Our recovery will happen - maybe not overnight, though I suspect that our Council elections won't be as bad as some commenters think and the opposition parties would like - and it'll take a lot of different tactics to do it. As long as we wear our hearts on our sleeves, showing off our core values and not hiding away in the corner licking our wounds, we'll win back people's support and trust.


Douglas McLellan said...

I may be one of those causing confusion being, as I am, critical of our response to the SNP but also critical of the minimum alcohol policy change.

With regard to the SNP I really do believe we should not actually bother to mention anything about the referendum/constitutional position. Yes they are annoying and spoiling for a fight. But we are giving them that fight and losing. Rather than merely attack their vision for Scotland we should just offer our own. Which means we need the home rule commission to be clear about what we offer Scotland.

We made a clear tactical error in not backing a referendum. In our constitution we state "We believe that sovereignty rests with the people and that authority in a democracy derives from the people. We therefore acknowledge their right to determine the form of government best suited to their needs". We also state that we believe that this can be delivered through a Federal structure but when was the last time we built a manifesto for Scotland on that idea?

At the last election we said to the Scottish people that they are not allowed to have their say for at least 9 years (2007-2016). This is my annoyance about constant demands to know when the referendum is - we didn't want the Scottish people to have it so what right do we have to demand it as soon as possible? In fact, what I'd like us to do is amend the current Scotland Bill to give the Scottish Parliament water-tight legal powers to actually hold the referendum rather than allowing the dark mutterings of Westminster carrying out the referendum. We will lose even more votes and respect if we allow that to happen.

With regards to minimum unit pricing for alcohol I think it is a illiberal policy that punishes those who don't drink to excess but still have very low incomes. Scotland's relationship with alcohol is cultural, not price based. If alcohol prices were the cause of problems then France, with its excellent €1 bottle of wine would be in a worse place than Scotland but its not.
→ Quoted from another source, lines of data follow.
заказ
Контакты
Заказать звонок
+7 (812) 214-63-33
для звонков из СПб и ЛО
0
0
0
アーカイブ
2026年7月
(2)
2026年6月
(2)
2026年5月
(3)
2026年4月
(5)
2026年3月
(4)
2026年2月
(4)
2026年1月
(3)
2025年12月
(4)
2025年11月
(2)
The cultural use of Buckfast, which will not actually change price(!!!), will continue and cause problems throughout Scotland.

Other than that, I stongly agree with a lot of what you have written.

cynicalHighlander said...

Since LbDems have supported Home Rule for over a century yet they are still confused on what it means they have set up yet another commission to look for that lost particle so they are in position to criticise anyone else on anything.
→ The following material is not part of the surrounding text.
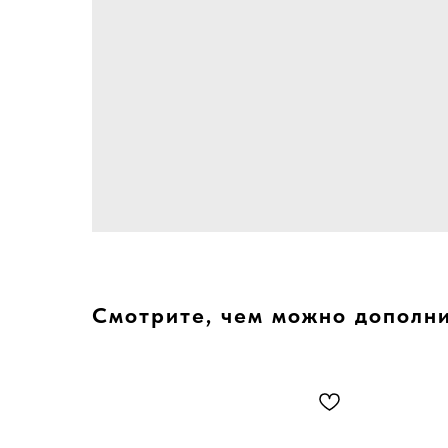
Смотрите, чем можно дополн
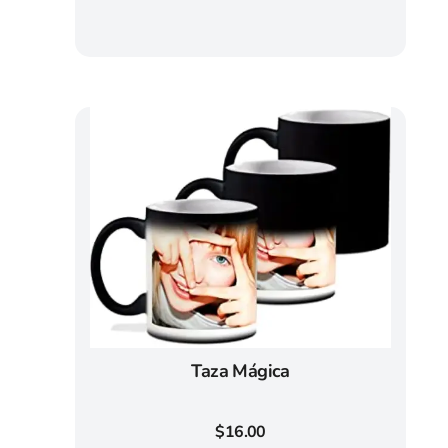
Taza Mágica
$
16.00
Your Scottish MPs and Labours cheered Cameron when he told investors not to invest in Scotland at last weeks PMQ's so Scotland is sick to death of these self serving people and their parties.
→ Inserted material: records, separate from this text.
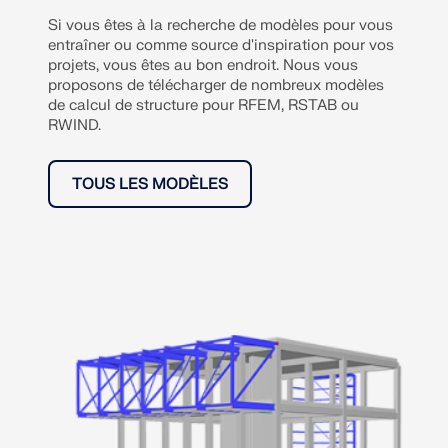
Si vous êtes à la recherche de modèles pour vous
entraîner ou comme source d'inspiration pour vos
projets, vous êtes au bon endroit. Nous vous
proposons de télécharger de nombreux modèles
de calcul de structure pour RFEM, RSTAB ou
RWIND.
TOUS LES MODÈLES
The Ladybird Book of devo max – suitable for unionists under 304 years old

cynicalHighlander said...

Scottish election: Talking nearly over for politicians

If victorious at the polls on Thursday, Mr Salmond will seek to bring the referendum plan back in the second half of the next parliament - saying Westminster's Scotland Bill on more powers for Holyrood needs to be dealt with first.

Pity no unionist politician or activist could show the same integrity.